══ Records supplied

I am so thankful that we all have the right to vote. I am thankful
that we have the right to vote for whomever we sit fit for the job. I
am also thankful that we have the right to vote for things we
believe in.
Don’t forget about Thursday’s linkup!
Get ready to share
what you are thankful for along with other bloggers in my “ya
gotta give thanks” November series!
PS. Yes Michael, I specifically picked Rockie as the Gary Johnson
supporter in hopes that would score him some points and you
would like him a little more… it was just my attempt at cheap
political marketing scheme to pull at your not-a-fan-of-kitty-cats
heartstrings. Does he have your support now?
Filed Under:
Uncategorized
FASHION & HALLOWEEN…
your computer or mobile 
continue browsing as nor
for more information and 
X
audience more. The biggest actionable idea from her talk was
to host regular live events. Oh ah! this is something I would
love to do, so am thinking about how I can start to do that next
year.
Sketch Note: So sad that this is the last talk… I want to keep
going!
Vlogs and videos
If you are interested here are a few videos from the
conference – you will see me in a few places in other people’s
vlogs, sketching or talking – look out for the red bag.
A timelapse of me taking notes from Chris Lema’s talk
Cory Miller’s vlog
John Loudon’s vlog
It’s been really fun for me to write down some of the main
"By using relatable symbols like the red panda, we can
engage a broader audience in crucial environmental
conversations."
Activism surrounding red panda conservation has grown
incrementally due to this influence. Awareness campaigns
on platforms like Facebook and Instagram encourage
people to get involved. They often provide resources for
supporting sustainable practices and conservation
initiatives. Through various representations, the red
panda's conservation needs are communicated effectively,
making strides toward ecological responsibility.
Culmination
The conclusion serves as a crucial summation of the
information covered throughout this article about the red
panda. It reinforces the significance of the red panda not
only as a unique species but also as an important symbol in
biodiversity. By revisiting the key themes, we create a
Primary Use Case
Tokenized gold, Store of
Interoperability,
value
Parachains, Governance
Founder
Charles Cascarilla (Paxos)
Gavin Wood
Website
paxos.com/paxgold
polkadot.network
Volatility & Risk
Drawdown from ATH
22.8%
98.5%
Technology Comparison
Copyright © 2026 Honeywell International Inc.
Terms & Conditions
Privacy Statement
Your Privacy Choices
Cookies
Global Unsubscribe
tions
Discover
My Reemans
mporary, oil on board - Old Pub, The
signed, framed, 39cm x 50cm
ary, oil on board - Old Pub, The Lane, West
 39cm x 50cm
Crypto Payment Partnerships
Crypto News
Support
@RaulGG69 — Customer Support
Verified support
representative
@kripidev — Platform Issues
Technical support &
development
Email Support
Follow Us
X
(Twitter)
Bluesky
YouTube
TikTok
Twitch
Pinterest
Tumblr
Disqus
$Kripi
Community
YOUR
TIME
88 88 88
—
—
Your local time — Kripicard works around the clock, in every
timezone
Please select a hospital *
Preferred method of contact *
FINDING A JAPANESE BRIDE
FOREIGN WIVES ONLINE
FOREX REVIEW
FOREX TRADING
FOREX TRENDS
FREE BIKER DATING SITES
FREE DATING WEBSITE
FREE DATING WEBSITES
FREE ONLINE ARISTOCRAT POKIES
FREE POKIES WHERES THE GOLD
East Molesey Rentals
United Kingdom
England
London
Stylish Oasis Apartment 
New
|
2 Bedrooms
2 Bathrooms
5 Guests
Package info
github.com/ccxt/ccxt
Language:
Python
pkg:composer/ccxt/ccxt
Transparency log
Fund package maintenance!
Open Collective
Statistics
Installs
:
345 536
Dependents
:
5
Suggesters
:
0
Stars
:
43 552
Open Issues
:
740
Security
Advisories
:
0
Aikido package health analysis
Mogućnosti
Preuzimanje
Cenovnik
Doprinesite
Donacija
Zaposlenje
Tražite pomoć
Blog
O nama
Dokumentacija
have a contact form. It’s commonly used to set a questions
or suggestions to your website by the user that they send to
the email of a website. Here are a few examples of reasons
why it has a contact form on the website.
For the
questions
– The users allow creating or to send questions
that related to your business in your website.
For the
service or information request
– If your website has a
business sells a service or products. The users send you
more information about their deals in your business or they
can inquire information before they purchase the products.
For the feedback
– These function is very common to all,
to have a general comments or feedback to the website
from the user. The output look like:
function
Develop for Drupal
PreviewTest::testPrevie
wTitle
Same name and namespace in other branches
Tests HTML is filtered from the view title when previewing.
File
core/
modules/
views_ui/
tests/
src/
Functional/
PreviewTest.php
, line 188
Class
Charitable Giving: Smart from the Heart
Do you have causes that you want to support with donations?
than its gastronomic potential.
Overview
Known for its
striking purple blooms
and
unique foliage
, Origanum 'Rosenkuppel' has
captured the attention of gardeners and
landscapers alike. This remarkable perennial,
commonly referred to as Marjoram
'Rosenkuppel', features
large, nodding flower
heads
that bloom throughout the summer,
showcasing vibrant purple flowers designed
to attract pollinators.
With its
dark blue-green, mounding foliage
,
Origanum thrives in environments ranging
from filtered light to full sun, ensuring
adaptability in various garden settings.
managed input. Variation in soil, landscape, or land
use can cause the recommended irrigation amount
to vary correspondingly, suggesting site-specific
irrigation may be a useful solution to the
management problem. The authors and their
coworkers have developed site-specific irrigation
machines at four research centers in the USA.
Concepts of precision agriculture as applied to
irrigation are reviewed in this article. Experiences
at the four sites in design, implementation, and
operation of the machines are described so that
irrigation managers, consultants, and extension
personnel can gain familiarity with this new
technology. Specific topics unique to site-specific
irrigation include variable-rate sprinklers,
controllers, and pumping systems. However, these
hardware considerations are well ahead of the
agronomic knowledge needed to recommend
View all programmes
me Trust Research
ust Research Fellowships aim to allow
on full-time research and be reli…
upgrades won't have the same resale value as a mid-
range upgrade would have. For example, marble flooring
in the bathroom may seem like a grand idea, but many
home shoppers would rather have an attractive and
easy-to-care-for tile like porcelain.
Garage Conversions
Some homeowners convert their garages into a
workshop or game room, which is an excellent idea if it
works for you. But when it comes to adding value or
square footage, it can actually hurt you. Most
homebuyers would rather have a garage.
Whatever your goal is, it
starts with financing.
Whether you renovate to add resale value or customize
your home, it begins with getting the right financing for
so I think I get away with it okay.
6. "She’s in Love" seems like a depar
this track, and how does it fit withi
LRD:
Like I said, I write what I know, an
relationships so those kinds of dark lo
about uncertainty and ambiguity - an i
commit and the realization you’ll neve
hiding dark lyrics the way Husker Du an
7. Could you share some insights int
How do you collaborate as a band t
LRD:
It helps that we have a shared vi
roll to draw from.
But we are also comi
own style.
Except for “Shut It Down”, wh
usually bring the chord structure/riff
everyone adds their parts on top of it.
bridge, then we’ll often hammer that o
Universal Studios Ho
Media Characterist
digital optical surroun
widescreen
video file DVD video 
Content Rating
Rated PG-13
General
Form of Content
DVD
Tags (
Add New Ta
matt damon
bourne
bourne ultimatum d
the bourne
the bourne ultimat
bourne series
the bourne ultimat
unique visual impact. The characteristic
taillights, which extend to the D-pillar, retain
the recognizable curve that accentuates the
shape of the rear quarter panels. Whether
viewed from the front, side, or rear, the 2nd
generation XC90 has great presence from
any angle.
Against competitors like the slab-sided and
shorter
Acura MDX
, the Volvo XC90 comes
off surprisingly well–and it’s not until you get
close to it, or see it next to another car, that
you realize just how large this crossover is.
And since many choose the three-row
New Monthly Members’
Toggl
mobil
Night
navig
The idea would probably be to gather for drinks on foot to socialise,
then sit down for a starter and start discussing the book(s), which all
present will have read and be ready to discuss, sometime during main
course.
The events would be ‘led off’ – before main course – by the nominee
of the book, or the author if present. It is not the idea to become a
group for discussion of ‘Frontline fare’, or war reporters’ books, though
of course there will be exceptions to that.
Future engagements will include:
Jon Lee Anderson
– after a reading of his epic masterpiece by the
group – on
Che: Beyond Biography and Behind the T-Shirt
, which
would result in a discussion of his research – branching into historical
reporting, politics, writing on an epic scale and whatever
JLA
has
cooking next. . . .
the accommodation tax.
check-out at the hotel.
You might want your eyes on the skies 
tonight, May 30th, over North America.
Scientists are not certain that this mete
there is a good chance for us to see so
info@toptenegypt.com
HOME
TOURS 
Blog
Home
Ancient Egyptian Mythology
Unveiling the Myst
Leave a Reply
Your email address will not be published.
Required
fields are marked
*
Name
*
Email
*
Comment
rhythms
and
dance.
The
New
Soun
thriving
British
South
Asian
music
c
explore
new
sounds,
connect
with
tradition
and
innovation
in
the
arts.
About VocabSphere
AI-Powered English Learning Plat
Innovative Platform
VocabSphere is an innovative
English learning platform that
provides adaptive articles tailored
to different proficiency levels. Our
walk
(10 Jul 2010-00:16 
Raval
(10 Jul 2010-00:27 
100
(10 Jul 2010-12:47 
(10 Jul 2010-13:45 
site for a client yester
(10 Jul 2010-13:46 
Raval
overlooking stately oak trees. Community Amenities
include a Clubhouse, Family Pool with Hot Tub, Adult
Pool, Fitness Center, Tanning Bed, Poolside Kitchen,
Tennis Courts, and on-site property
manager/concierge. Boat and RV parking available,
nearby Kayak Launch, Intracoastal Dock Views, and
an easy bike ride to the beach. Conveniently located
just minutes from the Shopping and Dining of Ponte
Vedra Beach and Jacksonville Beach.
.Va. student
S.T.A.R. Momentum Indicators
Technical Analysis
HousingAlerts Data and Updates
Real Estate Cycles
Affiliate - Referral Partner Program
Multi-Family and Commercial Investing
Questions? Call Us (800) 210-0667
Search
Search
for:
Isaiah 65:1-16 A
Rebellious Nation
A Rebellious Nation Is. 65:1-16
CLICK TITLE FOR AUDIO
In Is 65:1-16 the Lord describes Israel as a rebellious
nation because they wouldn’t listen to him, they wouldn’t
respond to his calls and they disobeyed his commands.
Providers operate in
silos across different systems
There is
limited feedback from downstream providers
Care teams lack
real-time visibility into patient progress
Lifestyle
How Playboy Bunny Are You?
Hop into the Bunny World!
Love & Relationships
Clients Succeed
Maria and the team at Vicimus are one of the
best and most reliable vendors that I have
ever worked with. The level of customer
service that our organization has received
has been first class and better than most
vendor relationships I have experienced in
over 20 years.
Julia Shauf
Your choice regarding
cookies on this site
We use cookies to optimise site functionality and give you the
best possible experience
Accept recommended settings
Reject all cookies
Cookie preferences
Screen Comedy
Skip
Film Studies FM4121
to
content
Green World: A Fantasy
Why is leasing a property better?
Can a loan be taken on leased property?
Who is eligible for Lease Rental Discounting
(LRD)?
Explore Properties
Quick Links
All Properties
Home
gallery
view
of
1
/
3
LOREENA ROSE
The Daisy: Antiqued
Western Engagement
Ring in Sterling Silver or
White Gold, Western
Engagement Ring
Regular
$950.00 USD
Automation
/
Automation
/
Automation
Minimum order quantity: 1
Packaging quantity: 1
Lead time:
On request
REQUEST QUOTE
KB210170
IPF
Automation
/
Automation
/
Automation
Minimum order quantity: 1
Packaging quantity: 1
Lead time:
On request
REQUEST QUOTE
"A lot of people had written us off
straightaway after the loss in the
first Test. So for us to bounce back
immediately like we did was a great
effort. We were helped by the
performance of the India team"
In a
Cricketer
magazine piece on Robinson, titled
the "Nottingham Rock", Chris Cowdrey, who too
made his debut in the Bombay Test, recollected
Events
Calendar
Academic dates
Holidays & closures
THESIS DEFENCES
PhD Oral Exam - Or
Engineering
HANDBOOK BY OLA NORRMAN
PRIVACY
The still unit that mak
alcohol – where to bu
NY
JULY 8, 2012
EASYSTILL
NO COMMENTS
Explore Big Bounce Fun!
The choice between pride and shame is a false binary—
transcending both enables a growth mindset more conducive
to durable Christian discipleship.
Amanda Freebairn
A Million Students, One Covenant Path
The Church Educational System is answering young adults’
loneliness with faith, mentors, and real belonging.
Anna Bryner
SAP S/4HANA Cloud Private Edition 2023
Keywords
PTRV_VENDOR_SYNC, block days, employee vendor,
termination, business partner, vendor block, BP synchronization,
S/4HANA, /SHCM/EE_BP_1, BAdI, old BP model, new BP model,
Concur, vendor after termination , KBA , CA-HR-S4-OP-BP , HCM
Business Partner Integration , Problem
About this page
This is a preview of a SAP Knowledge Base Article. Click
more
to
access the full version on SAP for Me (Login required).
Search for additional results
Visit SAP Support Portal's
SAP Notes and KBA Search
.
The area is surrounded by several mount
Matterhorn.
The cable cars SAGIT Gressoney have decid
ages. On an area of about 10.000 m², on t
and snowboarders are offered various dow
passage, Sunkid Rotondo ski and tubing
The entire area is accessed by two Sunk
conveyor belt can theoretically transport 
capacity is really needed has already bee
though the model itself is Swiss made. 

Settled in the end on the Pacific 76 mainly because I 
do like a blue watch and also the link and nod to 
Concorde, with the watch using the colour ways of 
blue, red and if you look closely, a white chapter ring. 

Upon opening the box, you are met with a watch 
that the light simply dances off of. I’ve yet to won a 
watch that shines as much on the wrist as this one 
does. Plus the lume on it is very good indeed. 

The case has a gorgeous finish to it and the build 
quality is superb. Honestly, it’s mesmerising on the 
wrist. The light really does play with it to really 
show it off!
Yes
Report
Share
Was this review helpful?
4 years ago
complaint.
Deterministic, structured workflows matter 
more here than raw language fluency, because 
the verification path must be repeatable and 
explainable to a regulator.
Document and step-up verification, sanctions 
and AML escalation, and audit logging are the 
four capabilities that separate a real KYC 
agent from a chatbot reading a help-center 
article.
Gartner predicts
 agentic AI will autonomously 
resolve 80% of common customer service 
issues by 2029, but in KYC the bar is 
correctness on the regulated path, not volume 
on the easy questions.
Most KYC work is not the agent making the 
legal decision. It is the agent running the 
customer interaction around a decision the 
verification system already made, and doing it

════

• Your goal: Present the stretch from the line containing "Upon opening the" through the line containing "does. Plus the" as a numbered list, omitting any blank lines.

• Written response:
1. Upon opening the box, you are met with a watch 
2. that the light simply dances off of. I’ve yet to won a 
3. watch that shines as much on the wrist as this one 
4. does. Plus the lume on it is very good indeed. 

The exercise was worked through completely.